I hear from people perplexed or angry about immigrants who don't assimilate. We're even denounced as traitors for allegiances crisscrossing our common border.
''I am wondering why you wish to undermine the very country that allows you to write your column ... The USA,'' wrote one reader fuming about my articles extolling cultural traditions. ''You should decide which is more important: (Admiring) salsa music and 16th century costumes or belonging to the most important country ever established in history.''
Hey, what's wrong with life, liberty and the pursuit of great salsa?
In the United States, patriotism requires a belief in the founding principles contained in the Constitution and Declaration of Independence. It is allegiance to a system of self-governance, not necessarily a culture. In Mexico, patriotism is more sentimental. It evokes passion for the homeland and respect for its people, language and customs.
A Mexican patriot could well love his country and hate his form of government. An American patriot could never do the same.
As long as the two political systems were perceived as fundamentally different, Americans understandably drew lines of allegiance in the sand.
Which side are you on? The side of truth, justice and Superman? Or the side of corrupt governments, crooked elections and the ''Chupacabras,'' the mythical bloodsucking creature that became a metaphor for Mexican politicians sucking their people dry.
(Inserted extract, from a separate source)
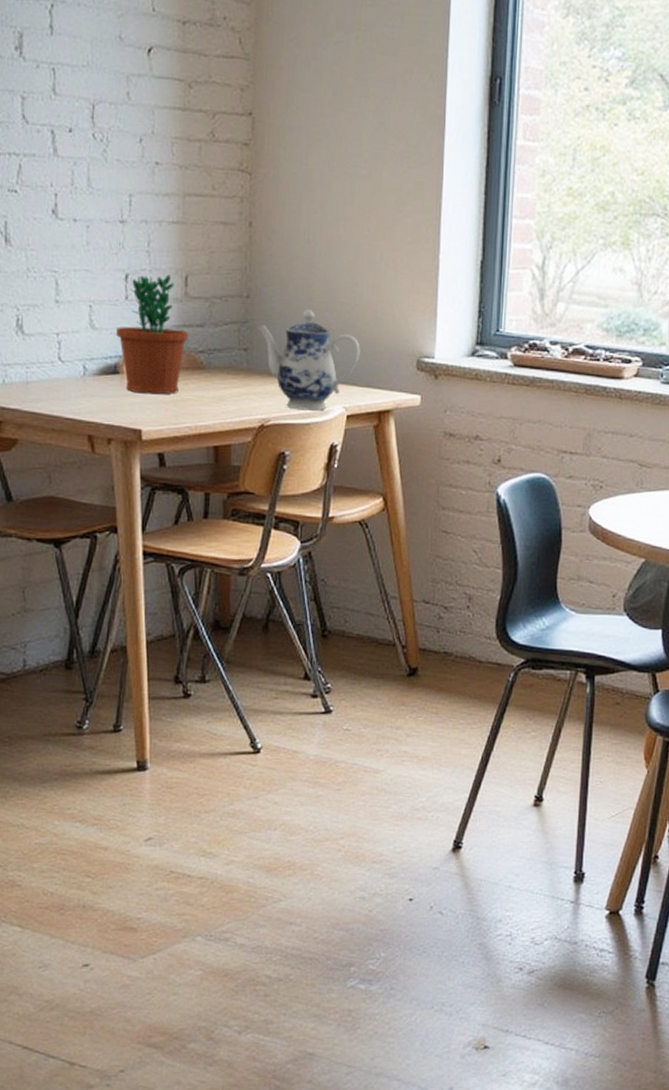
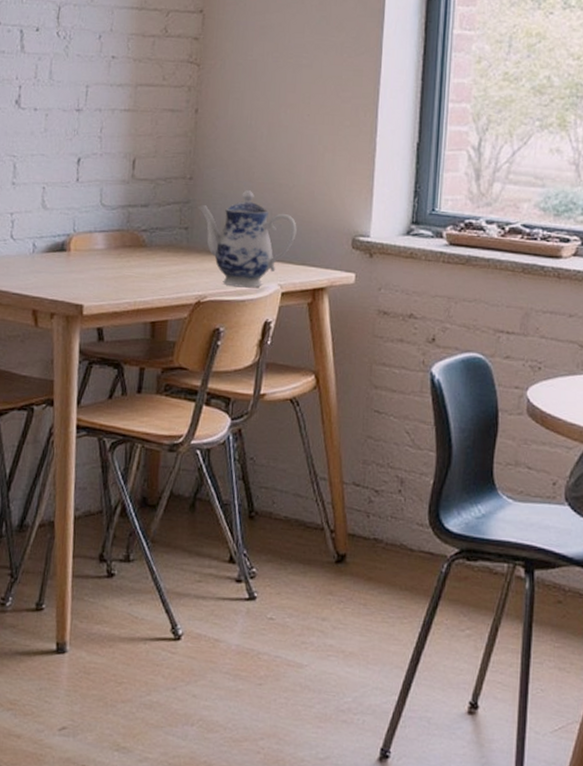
flower pot: present [116,274,188,395] -> none [65,158,133,271]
That borderline now is blurring, thanks to Mexico's millennial election.
In fact, Mexican politics is looking more and more American. The 2000 campaign featured a first-ever primary, endless polling, celebrity endorsements by singers and soccer players, and even some media mudslinging among the leading candidates. More important, the vote was relatively free of fraud and people had faith in the results. The transition of power promises to be orderly too.
Mexico has emerged as a vigorous democracy with a multiparty system based on the will of the people and respect for the rule of law. The only thing missing is apple pie. Otherwise, our neighboring governments are starting to have a lot in common.
Maybe we won't have to choose sides after all.
''Multiple loyalties are objectionable only if they are inconsistent,'' wrote Horace Kallen in a 1913 essay on international Zionism. Kallen, the Harvard-educated son of East European immigrants and professor at the New School for Social Research, was an early proponent of cultural pluralism in the United States.
Today, multiculturalism is revising notions of patriotism as ''my country, right or wrong,'' argued Victor Navasky, publisher of The Nation. That kind of patriotism ''makes you hate other countries'' and defend your own, even when ''you think it's behaving in an immoral and unjust way,'' he said in a debate about patriotism recounted in Saturday's New York Times.
Multiculturalism allows for competing allegiances and embraces loyalties at all levels: love of family, tribe, culture, country and international community. Said Navasky: ''The most valuable kind of patriotism is one which honors the other relationships rather than competes against them.''
Patriotism, he concluded, is the struggle to make your country a better place. As the Mexican elections proved, that definition works on both sides of the border.